Washington: A recent study has found that it may be possible to disrupt harmful blood clots in people at risk for heart attack or stroke without increasing their risk of bleeding.
The research from University Hospitals (UH) Cleveland Medical Centre, Case Western Reserve University School of Medicine and the Cleveland Clinic revealed a previously unknown cell receptor interaction that, when manipulated with therapeutic molecules, safely prevents blood clots.
"We have found a new thrombosis target that does not increase bleeding risk," said senior author Daniel I. Simon. "Our discovery indicates that you can identify a new pathway and target that mediates blood clotting, but does not affect our body's natural processes to stop bleeding, called hemostasis."
The new pathway centres around a pair of protein receptors that help certain cells interact in inflammation and thrombosis. One receptor-Mac-1-is found on the surfaces of white blood cells recruited to sites of blood vessel injury, and the other-GPIb alpha-resides on the surfaces of platelets that form clots.
When the receptors interact, they trigger cascades of signals that amplify both inflammation and clotting. Mac-1 binding to GPIb alpha also broadly regulates inflammation in laboratory models of kidney disease, vasculitis and multiple sclerosis.
Simon and colleagues discovered the interaction causes large and small artery clots in mice, but can be blocked by an antibody or a new, therapeutic small molecule that binds to the Mac-1 receptor.

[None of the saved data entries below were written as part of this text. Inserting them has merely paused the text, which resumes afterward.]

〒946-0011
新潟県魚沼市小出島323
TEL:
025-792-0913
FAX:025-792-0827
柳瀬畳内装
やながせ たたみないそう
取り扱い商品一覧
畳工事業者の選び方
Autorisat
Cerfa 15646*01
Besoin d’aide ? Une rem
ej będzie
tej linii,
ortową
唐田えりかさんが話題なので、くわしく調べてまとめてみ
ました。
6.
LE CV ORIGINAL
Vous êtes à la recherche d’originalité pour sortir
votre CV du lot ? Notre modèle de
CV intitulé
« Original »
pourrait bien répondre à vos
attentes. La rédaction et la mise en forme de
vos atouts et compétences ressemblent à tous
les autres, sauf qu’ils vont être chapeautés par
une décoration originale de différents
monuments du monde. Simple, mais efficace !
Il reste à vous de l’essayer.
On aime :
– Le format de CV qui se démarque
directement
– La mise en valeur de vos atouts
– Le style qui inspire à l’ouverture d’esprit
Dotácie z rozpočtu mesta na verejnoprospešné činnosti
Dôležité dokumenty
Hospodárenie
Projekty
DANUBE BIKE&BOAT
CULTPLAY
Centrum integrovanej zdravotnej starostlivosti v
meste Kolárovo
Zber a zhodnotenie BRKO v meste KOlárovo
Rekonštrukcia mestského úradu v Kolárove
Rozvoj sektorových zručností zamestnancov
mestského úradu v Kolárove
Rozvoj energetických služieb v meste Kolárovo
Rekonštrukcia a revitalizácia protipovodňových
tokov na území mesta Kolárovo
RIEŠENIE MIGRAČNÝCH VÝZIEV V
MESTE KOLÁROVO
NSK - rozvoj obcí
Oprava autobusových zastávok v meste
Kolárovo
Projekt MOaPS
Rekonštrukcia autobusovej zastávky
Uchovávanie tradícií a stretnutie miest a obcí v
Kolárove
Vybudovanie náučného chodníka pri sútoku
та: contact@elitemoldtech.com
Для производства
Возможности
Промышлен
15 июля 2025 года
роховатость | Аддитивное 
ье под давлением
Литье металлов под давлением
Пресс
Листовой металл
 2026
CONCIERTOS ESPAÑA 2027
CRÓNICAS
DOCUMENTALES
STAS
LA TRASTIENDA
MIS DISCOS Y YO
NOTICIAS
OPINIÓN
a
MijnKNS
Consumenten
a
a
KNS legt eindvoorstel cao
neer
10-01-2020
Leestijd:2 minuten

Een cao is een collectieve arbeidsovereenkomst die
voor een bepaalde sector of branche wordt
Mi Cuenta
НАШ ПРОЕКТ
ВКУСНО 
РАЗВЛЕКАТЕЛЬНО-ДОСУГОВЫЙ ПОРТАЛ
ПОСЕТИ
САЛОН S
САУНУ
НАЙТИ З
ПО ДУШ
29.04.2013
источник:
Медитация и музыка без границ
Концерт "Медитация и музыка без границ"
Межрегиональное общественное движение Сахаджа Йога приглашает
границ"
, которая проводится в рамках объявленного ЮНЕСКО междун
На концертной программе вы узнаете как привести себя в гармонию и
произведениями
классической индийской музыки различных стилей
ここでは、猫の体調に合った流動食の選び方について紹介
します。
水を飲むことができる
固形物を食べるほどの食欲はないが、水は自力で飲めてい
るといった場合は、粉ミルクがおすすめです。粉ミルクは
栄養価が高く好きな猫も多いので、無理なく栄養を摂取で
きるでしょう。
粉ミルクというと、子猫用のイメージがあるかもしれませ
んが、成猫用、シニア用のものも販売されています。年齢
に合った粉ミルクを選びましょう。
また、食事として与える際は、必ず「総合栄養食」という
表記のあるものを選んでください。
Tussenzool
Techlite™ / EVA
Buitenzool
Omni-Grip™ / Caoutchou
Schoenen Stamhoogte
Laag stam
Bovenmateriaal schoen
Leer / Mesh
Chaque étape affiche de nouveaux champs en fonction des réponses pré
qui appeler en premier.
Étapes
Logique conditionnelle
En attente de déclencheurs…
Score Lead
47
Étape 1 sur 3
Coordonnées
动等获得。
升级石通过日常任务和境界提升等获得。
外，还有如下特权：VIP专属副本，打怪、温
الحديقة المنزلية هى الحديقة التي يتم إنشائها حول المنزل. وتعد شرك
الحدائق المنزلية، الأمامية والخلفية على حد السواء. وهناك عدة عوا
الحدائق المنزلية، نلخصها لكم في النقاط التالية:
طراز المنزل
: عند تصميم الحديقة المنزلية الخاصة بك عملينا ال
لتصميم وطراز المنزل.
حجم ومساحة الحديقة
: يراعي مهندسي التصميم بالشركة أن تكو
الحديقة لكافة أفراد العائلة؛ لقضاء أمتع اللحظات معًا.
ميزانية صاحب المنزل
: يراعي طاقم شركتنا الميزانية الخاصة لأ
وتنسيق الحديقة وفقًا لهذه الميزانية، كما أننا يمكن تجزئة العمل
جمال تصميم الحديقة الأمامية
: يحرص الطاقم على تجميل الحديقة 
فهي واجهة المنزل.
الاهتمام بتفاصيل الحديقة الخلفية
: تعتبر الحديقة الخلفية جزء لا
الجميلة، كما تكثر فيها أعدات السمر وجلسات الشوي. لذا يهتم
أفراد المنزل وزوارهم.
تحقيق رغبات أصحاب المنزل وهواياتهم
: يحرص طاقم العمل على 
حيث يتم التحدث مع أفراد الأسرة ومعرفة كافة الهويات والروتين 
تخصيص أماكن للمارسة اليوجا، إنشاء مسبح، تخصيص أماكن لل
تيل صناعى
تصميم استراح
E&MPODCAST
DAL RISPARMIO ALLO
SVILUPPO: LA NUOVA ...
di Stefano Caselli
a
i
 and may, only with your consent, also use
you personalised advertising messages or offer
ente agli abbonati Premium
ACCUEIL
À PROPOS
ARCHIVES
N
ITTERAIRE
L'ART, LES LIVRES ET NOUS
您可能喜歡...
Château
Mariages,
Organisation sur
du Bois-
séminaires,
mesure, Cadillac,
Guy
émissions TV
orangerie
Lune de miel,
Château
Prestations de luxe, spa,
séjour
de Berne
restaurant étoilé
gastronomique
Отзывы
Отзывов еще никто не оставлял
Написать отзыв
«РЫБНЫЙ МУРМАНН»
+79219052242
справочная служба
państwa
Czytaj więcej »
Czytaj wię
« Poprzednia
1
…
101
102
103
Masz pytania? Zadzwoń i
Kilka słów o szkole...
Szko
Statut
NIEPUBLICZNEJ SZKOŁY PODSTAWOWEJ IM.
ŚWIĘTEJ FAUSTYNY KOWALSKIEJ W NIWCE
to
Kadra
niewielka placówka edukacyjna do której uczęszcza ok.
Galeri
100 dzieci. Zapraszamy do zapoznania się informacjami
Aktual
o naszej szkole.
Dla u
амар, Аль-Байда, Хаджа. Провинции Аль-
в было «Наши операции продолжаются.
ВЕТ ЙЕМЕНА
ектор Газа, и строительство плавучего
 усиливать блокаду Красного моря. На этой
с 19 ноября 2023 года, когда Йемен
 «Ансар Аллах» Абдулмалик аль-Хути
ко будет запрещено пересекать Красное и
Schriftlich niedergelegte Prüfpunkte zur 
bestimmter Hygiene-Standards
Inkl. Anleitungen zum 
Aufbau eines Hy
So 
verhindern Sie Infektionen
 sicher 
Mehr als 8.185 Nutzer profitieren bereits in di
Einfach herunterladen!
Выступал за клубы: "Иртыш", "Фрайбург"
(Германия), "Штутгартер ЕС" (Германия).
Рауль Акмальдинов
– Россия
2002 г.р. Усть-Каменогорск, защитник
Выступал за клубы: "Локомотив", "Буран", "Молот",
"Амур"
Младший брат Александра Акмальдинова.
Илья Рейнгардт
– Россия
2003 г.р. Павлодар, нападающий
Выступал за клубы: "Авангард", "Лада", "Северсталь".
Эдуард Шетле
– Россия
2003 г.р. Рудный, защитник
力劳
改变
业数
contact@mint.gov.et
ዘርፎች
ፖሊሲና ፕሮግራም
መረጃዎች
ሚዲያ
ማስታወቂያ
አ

The researchers showed genetically engineered mice either without the Mac-1 receptor or with a mutant form could not bind GPIb alpha on platelets. As a result, the mice had delayed blood clot formation in response to artery injury. Mice exposed to the interfering antibody or small molecule were also unable to form the kinds of blood clots that can lead to stroke or heart attack.
While the results showed the Mac-1-GPIb alpha receptor duo is required for harmful clots, the researchers discovered blocking their interaction with the small molecule had no effect on bleeding risk. Mice exposed to the molecule were still able to successfully stop minor bleeding, like tail cuts, and maintain normal blood coagulation and platelet function.
The findings could lead to new medications that stave off heart attacks and strokes without harmful side effects, like excessive bleeding.
"Current anti-clotting drugs (anticoagulants, such as warfarin, Xarelto/rivaroxaban, Eliquis/apixaban) and antiplatelet agents (aspirin, Plavix/clopdigorel, Brilinta/ticagrelor) are effective in reducing heart attack and stroke, but are associated with increased bleeding and transfusion," said Simon, adding, "We have learned that bleeding and transfusion complications are equally as bad from a prognosis standpoint as heart attack or stroke."
The study is published in Nature Communications.